* PAGE EXTRACT:

*****

I think that it’s interesting that so many blends that include a mystery go self-consciously for the trappings of a particular subgenre: noir.  Although non-readers think noir is all about film, but the dark, cynical and fatalistic tone that directors brought to the many, many film noir movies from the 40s and 50s  is equally present in books from the same era. But I think we can thank film for locking in the imagery of a lone investigator in a trench coat, beset by femme fatales and double-crossed by those he trusts most. The reason we continue to see mysteries with these elements is because 1) They WORK. Dark brooding protagonists working slightly outside the law and with the rich and powerful arrayed against them are crazy appealing.  2) You can use small cues like a fedora to conjure up a whole mood. Shortcuts are awesome.

*****

* DATA SHOWN:
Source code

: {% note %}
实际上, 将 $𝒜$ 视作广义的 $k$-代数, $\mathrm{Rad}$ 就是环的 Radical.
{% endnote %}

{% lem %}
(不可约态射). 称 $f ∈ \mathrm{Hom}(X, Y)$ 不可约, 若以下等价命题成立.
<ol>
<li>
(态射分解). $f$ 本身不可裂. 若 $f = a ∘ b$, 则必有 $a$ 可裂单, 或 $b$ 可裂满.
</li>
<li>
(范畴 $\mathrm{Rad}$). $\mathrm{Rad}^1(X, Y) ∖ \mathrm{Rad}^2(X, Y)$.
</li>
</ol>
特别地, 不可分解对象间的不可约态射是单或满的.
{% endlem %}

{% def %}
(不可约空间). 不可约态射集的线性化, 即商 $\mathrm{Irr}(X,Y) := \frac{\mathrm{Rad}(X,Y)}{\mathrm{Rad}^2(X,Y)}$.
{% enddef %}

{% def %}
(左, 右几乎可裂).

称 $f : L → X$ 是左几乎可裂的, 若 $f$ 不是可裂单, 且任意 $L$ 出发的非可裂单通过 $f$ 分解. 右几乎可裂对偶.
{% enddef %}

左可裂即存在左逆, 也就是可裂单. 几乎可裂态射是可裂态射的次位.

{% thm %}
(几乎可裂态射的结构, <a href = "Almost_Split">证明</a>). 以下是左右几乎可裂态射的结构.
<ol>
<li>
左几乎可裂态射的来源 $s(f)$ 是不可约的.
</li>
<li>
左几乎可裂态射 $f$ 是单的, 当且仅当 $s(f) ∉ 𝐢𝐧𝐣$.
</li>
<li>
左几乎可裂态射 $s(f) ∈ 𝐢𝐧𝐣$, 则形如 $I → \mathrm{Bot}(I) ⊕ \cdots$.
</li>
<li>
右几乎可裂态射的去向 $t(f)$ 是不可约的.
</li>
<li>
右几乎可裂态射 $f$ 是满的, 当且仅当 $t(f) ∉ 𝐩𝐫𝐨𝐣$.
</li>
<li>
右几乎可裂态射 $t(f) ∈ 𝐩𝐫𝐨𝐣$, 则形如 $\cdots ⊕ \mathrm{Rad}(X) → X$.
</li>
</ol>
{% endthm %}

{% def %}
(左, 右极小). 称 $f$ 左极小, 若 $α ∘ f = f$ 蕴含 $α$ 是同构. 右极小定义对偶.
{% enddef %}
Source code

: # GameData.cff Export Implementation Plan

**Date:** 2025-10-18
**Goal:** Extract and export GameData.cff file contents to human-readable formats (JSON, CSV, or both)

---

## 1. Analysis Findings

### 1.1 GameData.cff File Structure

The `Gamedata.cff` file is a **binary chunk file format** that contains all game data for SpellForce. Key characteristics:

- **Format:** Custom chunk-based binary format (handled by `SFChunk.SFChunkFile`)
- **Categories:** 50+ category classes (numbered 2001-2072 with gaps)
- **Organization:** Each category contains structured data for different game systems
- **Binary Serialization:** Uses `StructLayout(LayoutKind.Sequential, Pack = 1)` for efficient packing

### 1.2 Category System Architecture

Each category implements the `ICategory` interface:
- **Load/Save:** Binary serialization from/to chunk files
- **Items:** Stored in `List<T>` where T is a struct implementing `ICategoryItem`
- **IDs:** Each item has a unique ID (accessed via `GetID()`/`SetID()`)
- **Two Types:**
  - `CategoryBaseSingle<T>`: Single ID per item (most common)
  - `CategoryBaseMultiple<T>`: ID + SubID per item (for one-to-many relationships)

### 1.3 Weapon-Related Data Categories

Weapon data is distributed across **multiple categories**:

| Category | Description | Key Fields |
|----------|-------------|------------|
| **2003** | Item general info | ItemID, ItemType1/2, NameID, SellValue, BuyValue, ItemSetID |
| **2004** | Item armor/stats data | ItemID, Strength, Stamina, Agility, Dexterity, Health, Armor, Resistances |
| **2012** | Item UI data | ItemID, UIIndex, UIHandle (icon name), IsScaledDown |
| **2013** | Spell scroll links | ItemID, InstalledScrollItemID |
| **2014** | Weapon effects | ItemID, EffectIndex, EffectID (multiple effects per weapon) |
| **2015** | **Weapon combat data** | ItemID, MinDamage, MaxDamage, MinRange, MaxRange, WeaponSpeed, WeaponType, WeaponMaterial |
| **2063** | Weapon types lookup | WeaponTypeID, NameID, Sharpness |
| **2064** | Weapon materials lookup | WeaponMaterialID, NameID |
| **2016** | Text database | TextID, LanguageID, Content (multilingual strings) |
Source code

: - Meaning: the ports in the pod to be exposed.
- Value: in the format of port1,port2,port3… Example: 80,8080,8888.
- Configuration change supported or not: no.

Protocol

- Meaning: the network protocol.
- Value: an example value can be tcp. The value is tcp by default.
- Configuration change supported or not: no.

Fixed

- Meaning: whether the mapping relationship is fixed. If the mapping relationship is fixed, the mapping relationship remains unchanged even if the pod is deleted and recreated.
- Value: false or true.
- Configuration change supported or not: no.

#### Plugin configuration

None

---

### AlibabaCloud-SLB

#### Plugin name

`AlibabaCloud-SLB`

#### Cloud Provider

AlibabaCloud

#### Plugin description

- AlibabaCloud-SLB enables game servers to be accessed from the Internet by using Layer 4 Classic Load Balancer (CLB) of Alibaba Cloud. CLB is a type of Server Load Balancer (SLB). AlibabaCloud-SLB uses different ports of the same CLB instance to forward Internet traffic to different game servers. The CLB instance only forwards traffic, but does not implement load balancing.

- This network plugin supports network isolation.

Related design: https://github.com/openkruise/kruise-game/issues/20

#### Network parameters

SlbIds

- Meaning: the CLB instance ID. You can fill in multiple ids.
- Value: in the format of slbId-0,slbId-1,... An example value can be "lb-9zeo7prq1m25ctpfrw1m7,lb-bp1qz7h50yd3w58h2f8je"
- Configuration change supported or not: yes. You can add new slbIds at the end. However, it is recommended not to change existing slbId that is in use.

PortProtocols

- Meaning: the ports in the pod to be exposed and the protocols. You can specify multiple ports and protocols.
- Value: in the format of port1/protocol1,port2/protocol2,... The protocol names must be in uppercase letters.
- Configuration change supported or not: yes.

*****

* ASSIGNED TASK: Print the passage on noir conventions in mystery blends verbatim, in full. The listing isn't needed here.

* WORKED SOLUTION:
I think that it’s interesting that so many blends that include a mystery go self-consciously for the trappings of a particular subgenre: noir.  Although non-readers think noir is all about film, but the dark, cynical and fatalistic tone that directors brought to the many, many film noir movies from the 40s and 50s  is equally present in books from the same era. But I think we can thank film for locking in the imagery of a lone investigator in a trench coat, beset by femme fatales and double-crossed by those he trusts most. The reason we continue to see mysteries with these elements is because 1) They WORK. Dark brooding protagonists working slightly outside the law and with the rich and powerful arrayed against them are crazy appealing.  2) You can use small cues like a fedora to conjure up a whole mood. Shortcuts are awesome.